Today’s city council meeting was packed with discussions about many different issues including amendments to the budget. One that just cannot be overlooked is Council Member Helena Brown’s amendment for the city to stop paying into the pension systems. Her solution to the pension problem is to just stop paying. CM Brown’s amendment will “bring to question the state constitutionality of forcing a municipality into bankruptcy by obliging them to maintain an unsustainable pension plan” (see here).

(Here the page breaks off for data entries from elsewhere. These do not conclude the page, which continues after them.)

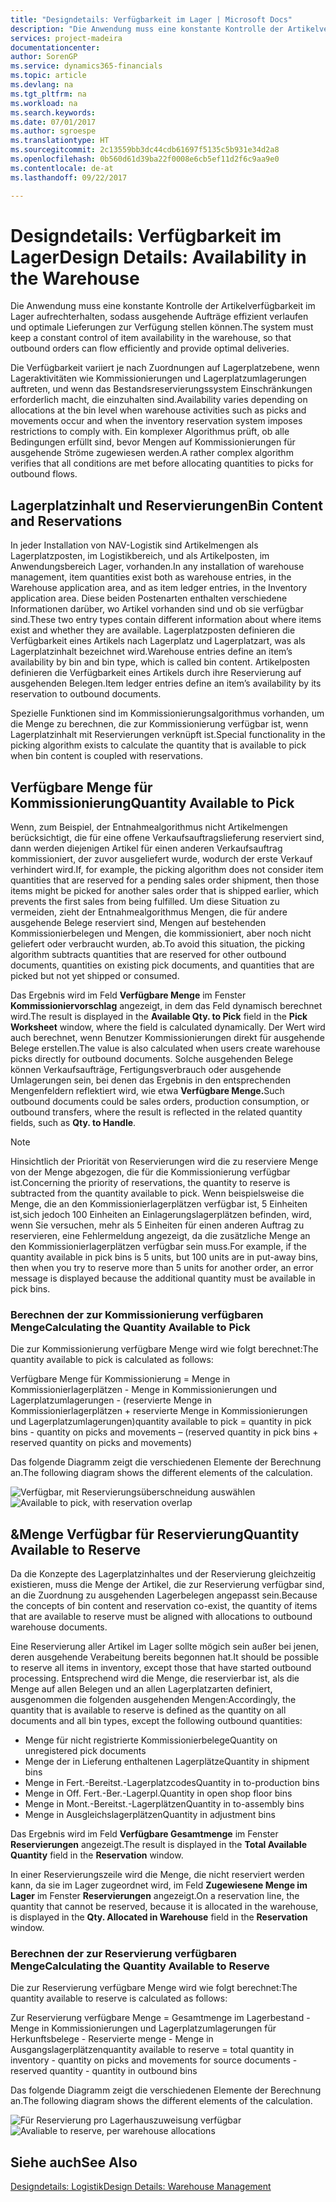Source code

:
 ```yaml
---
title: "Designdetails: Verfügbarkeit im Lager | Microsoft Docs"
description: "Die Anwendung muss eine konstante Kontrolle der Artikelverfügbarkeit im Lager aufrechterhalten, sodass ausgehende Aufträge effizient verlaufen und optimale Lieferungen zur Verfügung stellen können."
services: project-madeira
documentationcenter: 
author: SorenGP
ms.service: dynamics365-financials
ms.topic: article
ms.devlang: na
ms.tgt_pltfrm: na
ms.workload: na
ms.search.keywords: 
ms.date: 07/01/2017
ms.author: sgroespe
ms.translationtype: HT
ms.sourcegitcommit: 2c13559bb3dc44cdb61697f5135c5b931e34d2a8
ms.openlocfilehash: 0b560d61d39ba22f0008e6cb5ef11d2f6c9aa9e0
ms.contentlocale: de-at
ms.lasthandoff: 09/22/2017

---
```

# <a name="design-details-availability-in-the-warehouse"></a><span data-ttu-id="116a5-103">Designdetails: Verfügbarkeit im Lager</span><span class="sxs-lookup"><span data-stu-id="116a5-103">Design Details: Availability in the Warehouse</span></span>
<span data-ttu-id="116a5-104">Die Anwendung muss eine konstante Kontrolle der Artikelverfügbarkeit im Lager aufrechterhalten, sodass ausgehende Aufträge effizient verlaufen und optimale Lieferungen zur Verfügung stellen können.</span><span class="sxs-lookup"><span data-stu-id="116a5-104">The system must keep a constant control of item availability in the warehouse, so that outbound orders can flow efficiently and provide optimal deliveries.</span></span>  

 <span data-ttu-id="116a5-105">Die Verfügbarkeit variiert je nach Zuordnungen auf Lagerplatzebene, wenn Lageraktivitäten wie Kommissionierungen und Lagerplatzumlagerungen auftreten, und wenn das Bestandsreservierungssystem Einschränkungen erforderlich macht, die einzuhalten sind.</span><span class="sxs-lookup"><span data-stu-id="116a5-105">Availability varies depending on allocations at the bin level when warehouse activities such as picks and movements occur and when the inventory reservation system imposes restrictions to comply with.</span></span> <span data-ttu-id="116a5-106">Ein komplexer Algorithmus prüft, ob alle Bedingungen erfüllt sind, bevor Mengen auf Kommissionierungen für ausgehende Ströme zugewiesen werden.</span><span class="sxs-lookup"><span data-stu-id="116a5-106">A rather complex algorithm verifies that all conditions are met before allocating quantities to picks for outbound flows.</span></span>  

## <a name="bin-content-and-reservations"></a><span data-ttu-id="116a5-107">Lagerplatzinhalt und Reservierungen</span><span class="sxs-lookup"><span data-stu-id="116a5-107">Bin Content and Reservations</span></span>  
 <span data-ttu-id="116a5-108">In jeder Installation von NAV-Logistik sind Artikelmengen als Lagerplatzposten, im Logistikbereich, und als Artikelposten, im Anwendungsbereich Lager, vorhanden.</span><span class="sxs-lookup"><span data-stu-id="116a5-108">In any installation of warehouse management, item quantities exist both as warehouse entries, in the Warehouse application area, and as item ledger entries, in the Inventory application area.</span></span> <span data-ttu-id="116a5-109">Diese beiden Postenarten enthalten verschiedene Informationen darüber, wo Artikel vorhanden sind und ob sie verfügbar sind.</span><span class="sxs-lookup"><span data-stu-id="116a5-109">These two entry types contain different information about where items exist and whether they are available.</span></span> <span data-ttu-id="116a5-110">Lagerplatzposten definieren die Verfügbarkeit eines Artikels nach Lagerplatz und Lagerplatzart, was als Lagerplatzinhalt bezeichnet wird.</span><span class="sxs-lookup"><span data-stu-id="116a5-110">Warehouse entries define an item’s availability by bin and bin type, which is called bin content.</span></span> <span data-ttu-id="116a5-111">Artikelposten definieren die Verfügbarkeit eines Artikels durch ihre Reservierung auf ausgehenden Belegen.</span><span class="sxs-lookup"><span data-stu-id="116a5-111">Item ledger entries define an item’s availability by its reservation to outbound documents.</span></span>  

 <span data-ttu-id="116a5-112">Spezielle Funktionen sind im Kommissionierungsalgorithmus vorhanden, um die Menge zu berechnen, die zur Kommissionierung verfügbar ist, wenn Lagerplatzinhalt mit Reservierungen verknüpft ist.</span><span class="sxs-lookup"><span data-stu-id="116a5-112">Special functionality in the picking algorithm exists to calculate the quantity that is available to pick when bin content is coupled with reservations.</span></span>  

## <a name="quantity-available-to-pick"></a><span data-ttu-id="116a5-113">Verfügbare Menge für Kommissionierung</span><span class="sxs-lookup"><span data-stu-id="116a5-113">Quantity Available to Pick</span></span>  
 <span data-ttu-id="116a5-114">Wenn, zum Beispiel, der Entnahmealgorithmus nicht Artikelmengen berücksichtigt, die für eine offene Verkaufsauftragslieferung reserviert sind, dann werden diejenigen Artikel für einen anderen Verkaufsauftrag kommissioniert, der zuvor ausgeliefert wurde, wodurch der erste Verkauf verhindert wird.</span><span class="sxs-lookup"><span data-stu-id="116a5-114">If, for example, the picking algorithm does not consider item quantities that are reserved for a pending sales order shipment, then those items might be picked for another sales order that is shipped earlier, which prevents the first sales from being fulfilled.</span></span> <span data-ttu-id="116a5-115">Um diese Situation zu vermeiden, zieht der Entnahmealgorithmus Mengen, die für andere ausgehende Belege reserviert sind, Mengen auf bestehenden Kommissionierbelegen und Mengen, die kommissioniert, aber noch nicht geliefert oder verbraucht wurden, ab.</span><span class="sxs-lookup"><span data-stu-id="116a5-115">To avoid this situation, the picking algorithm subtracts quantities that are reserved for other outbound documents, quantities on existing pick documents, and quantities that are picked but not yet shipped or consumed.</span></span>  

 <span data-ttu-id="116a5-116">Das Ergebnis wird im Feld **Verfügbare Menge** im Fenster **Kommissioniervorschlag** angezeigt, in dem das Feld dynamisch berechnet wird.</span><span class="sxs-lookup"><span data-stu-id="116a5-116">The result is displayed in the **Available Qty. to Pick** field in the **Pick Worksheet** window, where the field is calculated dynamically.</span></span> <span data-ttu-id="116a5-117">Der Wert wird auch berechnet, wenn Benutzer Kommissionierungen direkt für ausgehende Belege erstellen.</span><span class="sxs-lookup"><span data-stu-id="116a5-117">The value is also calculated when users create warehouse picks directly for outbound documents.</span></span> <span data-ttu-id="116a5-118">Solche ausgehenden Belege können Verkaufsaufträge, Fertigungsverbrauch oder ausgehende Umlagerungen sein, bei denen das Ergebnis in den entsprechenden Mengenfeldern reflektiert wird, wie etwa **Verfügbare Menge.**</span><span class="sxs-lookup"><span data-stu-id="116a5-118">Such outbound documents could be sales orders, production consumption, or outbound transfers, where the result is reflected in the related quantity fields, such as **Qty. to Handle**.</span></span>  

> [!NOTE]  
>  <span data-ttu-id="116a5-119">Hinsichtlich der Priorität von Reservierungen wird die zu reserviere Menge von der Menge abgezogen, die für die Kommissionierung verfügbar ist.</span><span class="sxs-lookup"><span data-stu-id="116a5-119">Concerning the priority of reservations, the quantity to reserve is subtracted from the quantity available to pick.</span></span> <span data-ttu-id="116a5-120">Wenn beispielsweise die Menge, die an den Kommissionierlagerplätzen verfügbar ist, 5 Einheiten ist,sich jedoch 100 Einheiten an Einlagerungslagerplätzen befinden, wird, wenn Sie versuchen, mehr als 5 Einheiten für einen anderen Auftrag zu reservieren, eine Fehlermeldung angezeigt, da die zusätzliche Menge an den Kommissionierlagerplätzen verfügbar sein muss.</span><span class="sxs-lookup"><span data-stu-id="116a5-120">For example, if the quantity available in pick bins is 5 units, but 100 units are in put-away bins, then when you try to reserve more than 5 units for another order, an error message is displayed because the additional quantity must be available in pick bins.</span></span>  

### <a name="calculating-the-quantity-available-to-pick"></a><span data-ttu-id="116a5-121">Berechnen der zur Kommissionierung verfügbaren Menge</span><span class="sxs-lookup"><span data-stu-id="116a5-121">Calculating the Quantity Available to Pick</span></span>  
 <span data-ttu-id="116a5-122">Die zur Kommissionierung verfügbare Menge wird wie folgt berechnet:</span><span class="sxs-lookup"><span data-stu-id="116a5-122">The quantity available to pick is calculated as follows:</span></span>  

 <span data-ttu-id="116a5-123">Verfügbare Menge für Kommissionierung = Menge in Kommissionierlagerplätzen - Menge in Kommissionierungen und Lagerplatzumlagerungen - (reservierte Menge in Kommissionierlagerplätzen + reservierte Menge in Kommissionierungen und Lagerplatzumlagerungen)</span><span class="sxs-lookup"><span data-stu-id="116a5-123">quantity available to pick = quantity in pick bins - quantity on picks and movements – (reserved quantity in pick bins + reserved quantity on picks and movements)</span></span>  

 <span data-ttu-id="116a5-124">Das folgende Diagramm zeigt die verschiedenen Elemente der Berechnung an.</span><span class="sxs-lookup"><span data-stu-id="116a5-124">The following diagram shows the different elements of the calculation.</span></span>  

 <span data-ttu-id="116a5-125">![Verfügbar, mit Reservierungsüberschneidung auswählen](media/design_details_warehouse_management_availability_2.png "design_details_warehouse_management_availability_2")</span><span class="sxs-lookup"><span data-stu-id="116a5-125">![Available to pick, with reservation overlap](media/design_details_warehouse_management_availability_2.png "design_details_warehouse_management_availability_2")</span></span>  

## <a name="quantity-available-to-reserve"></a><span data-ttu-id="116a5-126">&Menge Verfügbar für Reservierung</span><span class="sxs-lookup"><span data-stu-id="116a5-126">Quantity Available to Reserve</span></span>  
 <span data-ttu-id="116a5-127">Da die Konzepte des Lagerplatzinhaltes und der Reservierung gleichzeitig existieren, muss die Menge der Artikel, die zur Reservierung verfügbar sind, an die Zuordnung zu ausgehenden Lagerbelegen angepasst sein.</span><span class="sxs-lookup"><span data-stu-id="116a5-127">Because the concepts of bin content and reservation co-exist, the quantity of items that are available to reserve must be aligned with allocations to outbound warehouse documents.</span></span>  

 <span data-ttu-id="116a5-128">Eine Reservierung aller Artikel im Lager sollte mögich sein außer bei jenen, deren ausgehende Verabeitung bereits begonnen hat.</span><span class="sxs-lookup"><span data-stu-id="116a5-128">It should be possible to reserve all items in inventory, except those that have started outbound processing.</span></span> <span data-ttu-id="116a5-129">Entsprechend wird die Menge, die reservierbar ist, als die Menge auf allen Belegen und an allen Lagerplatzarten definiert, ausgenommen die folgenden ausgehenden Mengen:</span><span class="sxs-lookup"><span data-stu-id="116a5-129">Accordingly, the quantity that is available to reserve is defined as the quantity on all documents and all bin types, except the following outbound quantities:</span></span>  

-   <span data-ttu-id="116a5-130">Menge für nicht registrierte Kommissionierbelege</span><span class="sxs-lookup"><span data-stu-id="116a5-130">Quantity on unregistered pick documents</span></span>  
-   <span data-ttu-id="116a5-131">Menge der in Lieferung enthaltenen Lagerplätze</span><span class="sxs-lookup"><span data-stu-id="116a5-131">Quantity in shipment bins</span></span>  
-   <span data-ttu-id="116a5-132">Menge in Fert.-Bereitst.-Lagerplatzcodes</span><span class="sxs-lookup"><span data-stu-id="116a5-132">Quantity in to-production bins</span></span>  
-   <span data-ttu-id="116a5-133">Menge in Off. Fert.-Ber.-Lagerpl.</span><span class="sxs-lookup"><span data-stu-id="116a5-133">Quantity in open shop floor bins</span></span>  
-   <span data-ttu-id="116a5-134">Menge in Mont.-Bereitst.-Lagerplätzen</span><span class="sxs-lookup"><span data-stu-id="116a5-134">Quantity in to-assembly bins</span></span>  
-   <span data-ttu-id="116a5-135">Menge in Ausgleichslagerplätzen</span><span class="sxs-lookup"><span data-stu-id="116a5-135">Quantity in adjustment bins</span></span>  

 <span data-ttu-id="116a5-136">Das Ergebnis wird im Feld **Verfügbare Gesamtmenge** im Fenster **Reservierungen** angezeigt.</span><span class="sxs-lookup"><span data-stu-id="116a5-136">The result is displayed in the **Total Available Quantity** field in the **Reservation** window.</span></span>  

 <span data-ttu-id="116a5-137">In einer Reservierungszeile wird die Menge, die nicht reserviert werden kann, da sie im Lager zugeordnet wird, im Feld **Zugewiesene Menge im Lager** im Fenster **Reservierungen** angezeigt.</span><span class="sxs-lookup"><span data-stu-id="116a5-137">On a reservation line, the quantity that cannot be reserved, because it is allocated in the warehouse, is displayed in the **Qty. Allocated in Warehouse** field in the **Reservation** window.</span></span>  

### <a name="calculating-the-quantity-available-to-reserve"></a><span data-ttu-id="116a5-138">Berechnen der zur Reservierung verfügbaren Menge</span><span class="sxs-lookup"><span data-stu-id="116a5-138">Calculating the Quantity Available to Reserve</span></span>  
 <span data-ttu-id="116a5-139">Die zur Reservierung verfügbare Menge wird wie folgt berechnet:</span><span class="sxs-lookup"><span data-stu-id="116a5-139">The quantity available to reserve is calculated as follows:</span></span>  

 <span data-ttu-id="116a5-140">Zur Reservierung verfügbare Menge = Gesamtmenge im Lagerbestand - Menge in Kommissionierungen und Lagerplatzumlagerungen für Herkunftsbelege - Reservierte menge - Menge in Ausgangslagerplätzen</span><span class="sxs-lookup"><span data-stu-id="116a5-140">quantity available to reserve = total quantity in inventory - quantity on picks and movements for source documents - reserved quantity - quantity in outbound bins</span></span>  

 <span data-ttu-id="116a5-141">Das folgende Diagramm zeigt die verschiedenen Elemente der Berechnung an.</span><span class="sxs-lookup"><span data-stu-id="116a5-141">The following diagram shows the different elements of the calculation.</span></span>  

 <span data-ttu-id="116a5-142">![Für Reservierung pro Lagerhauszuweisung verfügbar](media/design_details_warehouse_management_availability_3.png "design_details_warehouse_management_availability_3")</span><span class="sxs-lookup"><span data-stu-id="116a5-142">![Avaliable to reserve, per warehouse allocations](media/design_details_warehouse_management_availability_3.png "design_details_warehouse_management_availability_3")</span></span>  

## <a name="see-also"></a><span data-ttu-id="116a5-143">Siehe auch</span><span class="sxs-lookup"><span data-stu-id="116a5-143">See Also</span></span>  
 [<span data-ttu-id="116a5-144">Designdetails: Logistik</span><span class="sxs-lookup"><span data-stu-id="116a5-144">Design Details: Warehouse Management</span></span>](design-details-warehouse-management.md)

CM Brown has a history of taking the easy way out, and this is no different. A council member’s job is to critically consider every ordinance. If a member already knows that he or she is voting “no” no matter what, that council member doesn’t have to take the time to fully consider anything. There is a difference between making tough decisions and making no decision. Also, rather than doing the hard work required to fix the pension situation, she is now saying that we should just stop funding it instead. Unlike many other projects in the city, this is not one that can just be defunded. City workers entered into a contract with the city, and the city has to hold up their end of the agreement. Can you imagine what would happen if they don’t (the red light camera contract comes to mind)? It is because of these types of situations that people have so little trust in our government. Surely changes must be made with the pension system. One idea might be to stop pensions for new employees, but pensions should still be paid to any current or former employee who presently qualifies for the pension and who we are contractually obligated to pay. While I can appreciate her sentiment that the current pension program is expensive, her proposal just acts as a roadblock and makes real proposals more difficult to introduce. Why propose ideas that have no chance of being implemented?
Other budget amendment Highlights:
Council Member Jack Christie – Proposed an amendment to require certain departments to fill all job vacancies with three months or forfeit the position. Interesting idea, but I think CM Christie needs to look into this one a little further. Departments such as Police and Fire might have vacancies because they are waiting to hire the best officers and firefighters for the jobs. So this might be useful in some departments, but I think he should not extend this amendment to agencies across the board.
Council Member Ellen Cohen – Proposed a $5/person fee on adult entertainment establishments. This is expected to generate about $3 million per year, and the money would go to help with the backlog of untested rape kits. You may remember that when CM Cohen was a state house representative, she passed a similar tax on the state level (House Bill 1751 in the 80th Session) and received bipartisan but not unanimous support. We will see how this pans out on the city level.
Council Member Andrew Burks – Proposed a ballot measure to change term limits from the current two-year term (up to three terms) to a four-year term (up to two terms). So while this wouldn’t change the number of years members are in office, the change would allow members to serve longer terms and not have to campaign every other year. This has been introduced in the past, but members failed to put it on the ballot. While Mayor Parker supports this, it is not an issue she has pushed for.
Council Member Melissa Noriega – Proposed for an evaluation of cost savings to provide electronic documents for council meetings. If it’s cost effective, I don’t see why they shouldn’t make this change.